Python and Ruby , object oriented questions

Elf Sternberg elf at halcyon.com
Sat May 19 21:44:07 EDT 2001


In article <mailman.989895622.17826.python-list at python.org> 
    Paul Prescod <paulp at ActiveState.com> writes:

>There is some truth to this but I don't think it is the whole truth.
>Most people become Python advocates while they still have much larger
>investments in other languages. The new converts are often the most
>vocal, right?

        True.  When I shifted over, it was something of a religious
conversion to the point where I felt guilty when I tossed off a 'perl
-pi.bak' construction.

>It's like political parties.

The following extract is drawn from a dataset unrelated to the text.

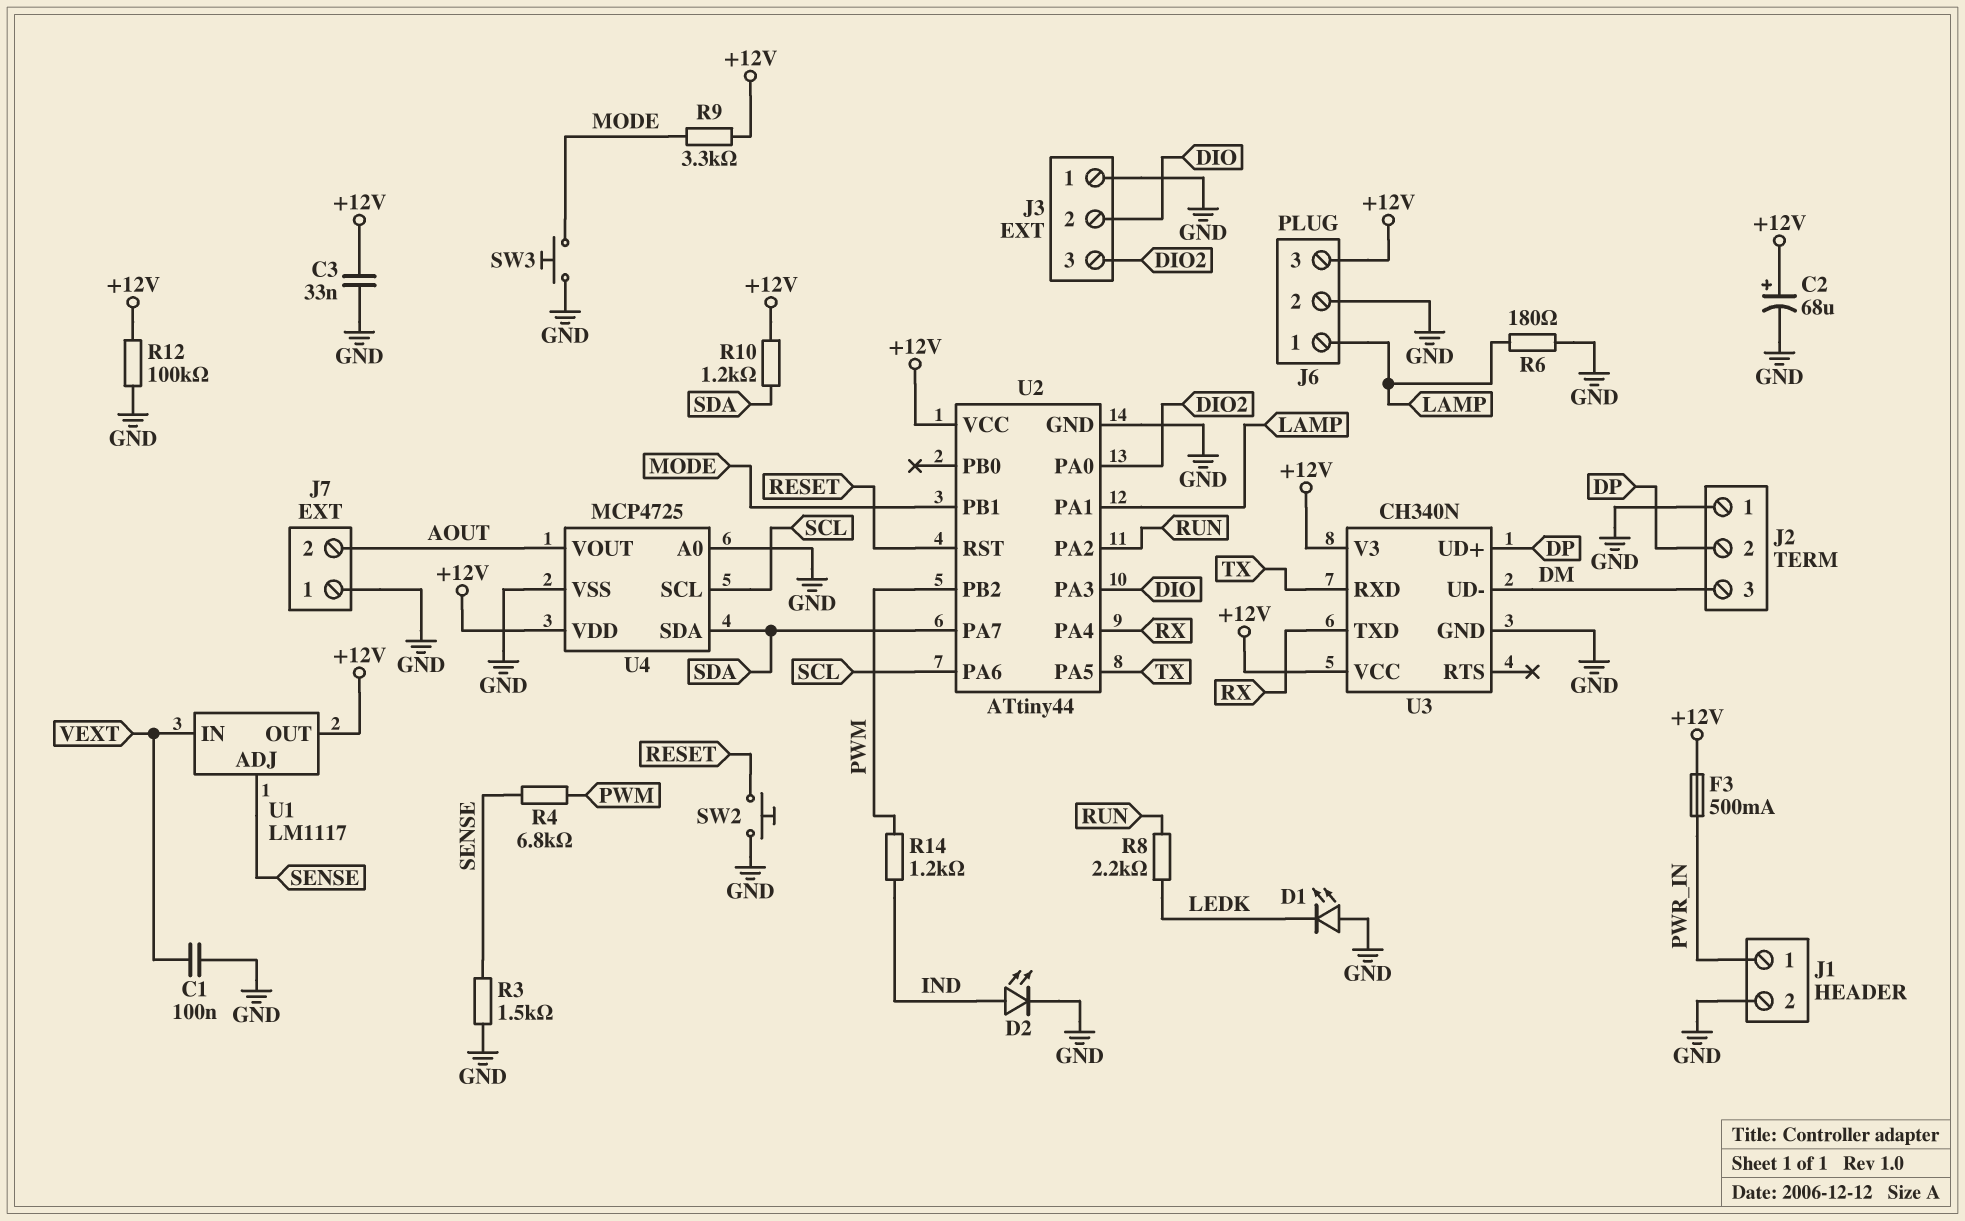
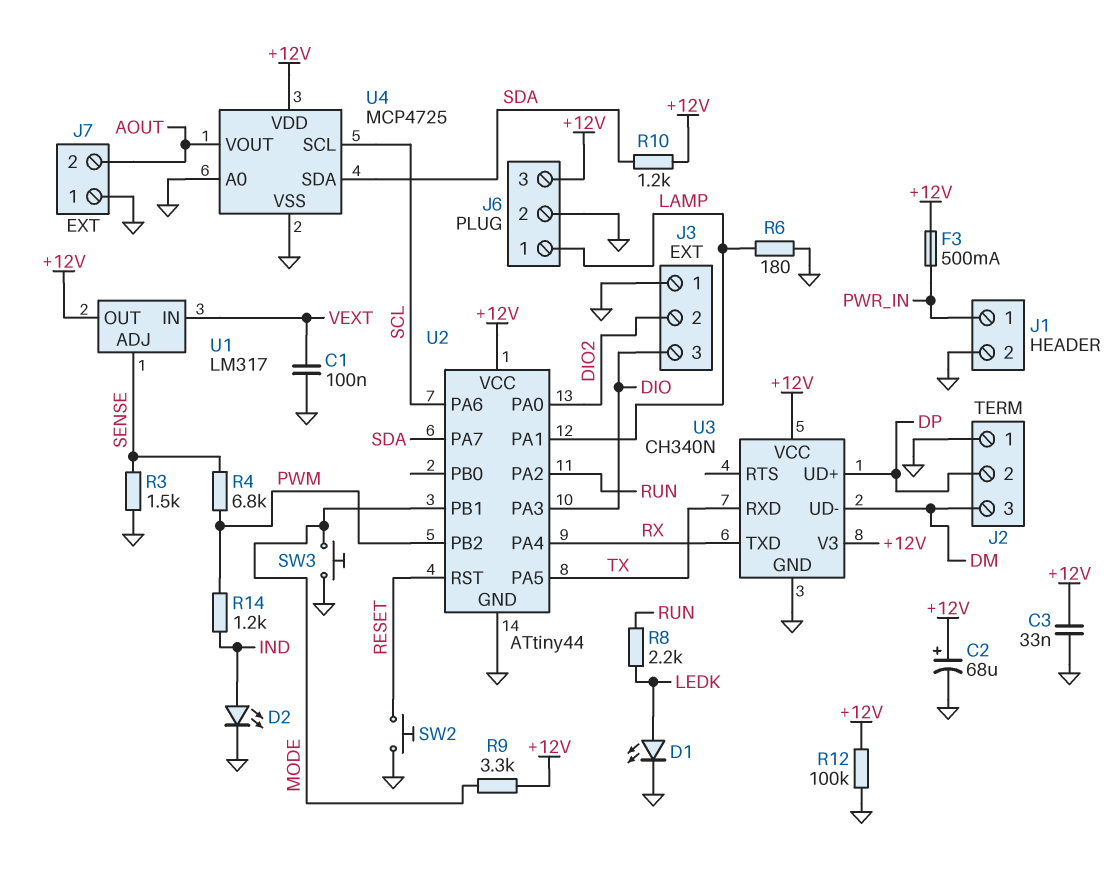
D1: LED (A GND, K LEDK) -> LED (A LEDK, K GND)
J3 pin 2: DIO -> DIO2
J3 pin 3: DIO2 -> DIO
U1: LM1117 -> LM317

You want your programming language to
>succeed because it captures your beliefs about how the (computer) world
>should work.

        One of the things I've learned over the years is that there
isn't much to languages themselves.  I have a bit of trouble wrapping my
head around some language classes, such as those examplified by Haskell,
Scheme, or Forth.  But when it comes to the procedural languages (like
C) and those with an object-oriented option (such as C++, Java, Perl,
and Python) I have no trouble with the language _syntax_, because, to be
honest, there isn't much there there.  Do I use '==' or '=' (or 'eq'!)
in an if statement, do I use '=' or ':=' in an assignment, what do I use
for scoping: these are all trivial.

        The real barrier to any language is the libraries that come with
it.  What made Perl and Python _real_ successes with its users was that
the libraries are similar enough to the C which we had to work with in
the late 1980's.  When these languages came along, the regular
expressions were familiar to us and the things we could do were things
we were used to doing.  Plus, the authors of these languages had the
foresight to make interfacing with even a poorly-thought-out C interface
a task even a mediocre programmer could accomplish.  

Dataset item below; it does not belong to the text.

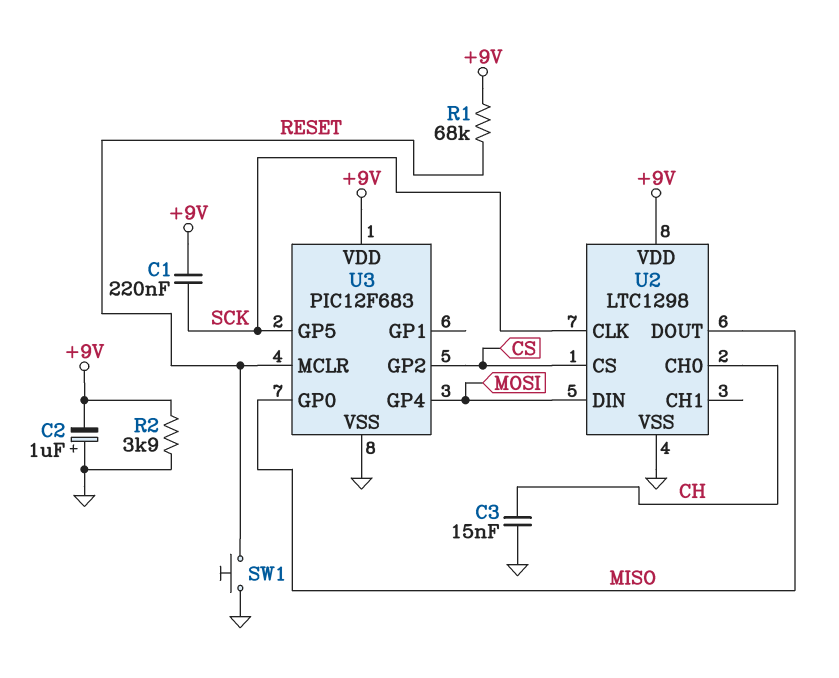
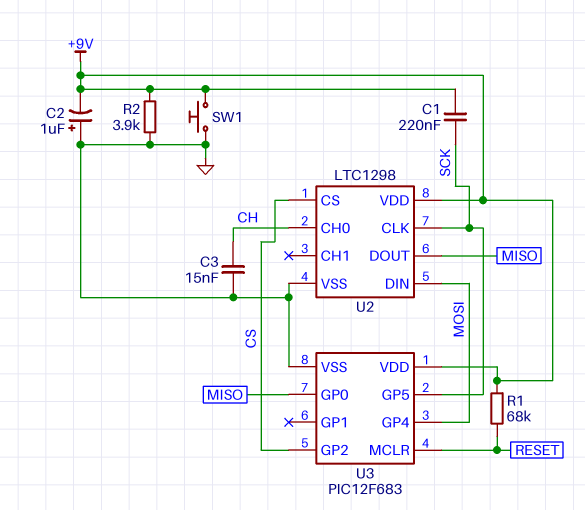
SW1: button (GND, RESET) -> button (+9V, GND)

        I suspect this is the reason why Java is such a hit among
college students learning a language for the first time, but has had
trouble inroads into the existing Unix/Linux communities.  The Java
libraries, however well-conceived and paradigmatically "pure" they may
be, are unfamiliar to those of us who have been programming to the Unix
'C' libraries for so long.

        Any language that hopes to acquire a significant amount of
mindshare must have both a compellingly useful syntax and a library that
the user can readily grasp and do something with.  Python and Perl both
succeed in the second, and whether or not they succeed at the first is,
well, a matter of personal preference (and religious wars).

                Elf

--
Elf M. Sternberg, rational romantic mystical cynical idealist
http://www.halcyon.com/elf/

Dvorak Keyboards: Frgp ucpoy ncb. ru e.bu.bj.